Costello's paper describes two valuable painstaking investigations focusing on past trees in his Kerry valley. One was a book-l'arning catalogue of place names, similar to Zimmerman and O'Hara's catalogue of places associated with grain-farming. Scoping out all those Doires, Doiríns, Coills, Crannachs tells us where trees grew in The Before Times, but where sheep and fire have erased all trace now. Pollen cores are another way to access these data. Surely the place to start afforestation, if that's what the situation demands, is where trees grew previously. And indeed which trees. There might be something in the mineral content of the sub-soil or an invisible aspect of micro-climate which favours trees. Better than random, for sure.

And did someone mention burning the wood . . . as a matter of deliberate practice? My polymathic pal Mick Monaghan is convinced that a string of horizontal platforms along the downhill edge of the Blackstairs commonages were created to pile a stack of timber to make charcoal for the iron foundry in Enniscorthy 15 km to the East on the River Slaney. Costello reaches similar conclusions for Bunbinnia, Co Kerry. 

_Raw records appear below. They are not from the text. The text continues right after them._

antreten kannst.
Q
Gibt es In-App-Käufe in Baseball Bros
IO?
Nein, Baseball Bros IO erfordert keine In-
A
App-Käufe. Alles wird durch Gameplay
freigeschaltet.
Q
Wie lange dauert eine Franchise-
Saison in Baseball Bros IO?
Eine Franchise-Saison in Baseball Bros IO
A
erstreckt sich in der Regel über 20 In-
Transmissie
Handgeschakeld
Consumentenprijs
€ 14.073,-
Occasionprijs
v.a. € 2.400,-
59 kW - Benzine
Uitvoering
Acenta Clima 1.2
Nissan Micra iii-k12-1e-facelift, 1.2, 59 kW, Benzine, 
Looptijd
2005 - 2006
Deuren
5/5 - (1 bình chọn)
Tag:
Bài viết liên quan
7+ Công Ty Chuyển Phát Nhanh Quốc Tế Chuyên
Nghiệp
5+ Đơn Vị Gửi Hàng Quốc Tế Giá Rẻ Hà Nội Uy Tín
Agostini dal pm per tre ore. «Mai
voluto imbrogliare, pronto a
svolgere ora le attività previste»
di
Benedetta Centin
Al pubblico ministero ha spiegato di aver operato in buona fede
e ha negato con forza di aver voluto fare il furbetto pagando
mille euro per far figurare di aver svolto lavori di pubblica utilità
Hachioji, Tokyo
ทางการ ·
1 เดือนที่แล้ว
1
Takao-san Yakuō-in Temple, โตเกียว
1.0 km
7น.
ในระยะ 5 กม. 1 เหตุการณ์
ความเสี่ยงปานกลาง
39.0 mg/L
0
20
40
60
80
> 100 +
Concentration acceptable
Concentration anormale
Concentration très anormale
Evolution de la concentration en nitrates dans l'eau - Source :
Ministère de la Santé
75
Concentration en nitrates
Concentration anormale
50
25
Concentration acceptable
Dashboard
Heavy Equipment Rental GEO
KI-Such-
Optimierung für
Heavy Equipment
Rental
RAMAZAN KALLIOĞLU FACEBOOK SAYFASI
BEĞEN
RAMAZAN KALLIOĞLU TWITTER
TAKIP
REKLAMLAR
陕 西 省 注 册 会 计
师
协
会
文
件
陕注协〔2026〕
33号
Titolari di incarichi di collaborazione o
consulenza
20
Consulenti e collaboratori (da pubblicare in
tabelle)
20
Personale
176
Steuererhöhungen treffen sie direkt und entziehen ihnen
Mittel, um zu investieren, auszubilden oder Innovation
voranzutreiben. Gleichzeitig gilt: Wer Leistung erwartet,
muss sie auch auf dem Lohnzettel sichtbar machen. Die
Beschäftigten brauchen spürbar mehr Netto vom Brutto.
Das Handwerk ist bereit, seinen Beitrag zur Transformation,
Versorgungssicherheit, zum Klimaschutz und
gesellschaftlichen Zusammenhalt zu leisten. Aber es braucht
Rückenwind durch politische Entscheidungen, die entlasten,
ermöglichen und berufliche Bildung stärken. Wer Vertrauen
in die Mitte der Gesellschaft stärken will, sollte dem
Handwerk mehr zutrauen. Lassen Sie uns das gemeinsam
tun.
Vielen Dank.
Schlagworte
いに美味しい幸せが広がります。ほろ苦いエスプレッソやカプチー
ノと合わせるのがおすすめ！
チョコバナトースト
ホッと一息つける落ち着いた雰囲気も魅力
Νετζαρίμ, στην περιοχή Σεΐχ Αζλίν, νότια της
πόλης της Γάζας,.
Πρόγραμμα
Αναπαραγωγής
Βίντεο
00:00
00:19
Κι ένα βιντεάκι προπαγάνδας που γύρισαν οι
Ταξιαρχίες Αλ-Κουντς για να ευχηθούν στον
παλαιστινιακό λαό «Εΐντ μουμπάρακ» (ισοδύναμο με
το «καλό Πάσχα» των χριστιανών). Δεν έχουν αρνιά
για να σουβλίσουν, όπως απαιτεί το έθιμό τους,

If charcoal commands a price, then it can be produced sustainably through a system of coppicing. Woodland and sheep don't mix but if you can give the woods a head-start and the stocking is not too dense it is possible to diversify the habitat and support a greater range of species. There is a hint in the place-name data that woods existed in gullies, draws and cliffs which are inclement for sheep. Thought-provoking stuff.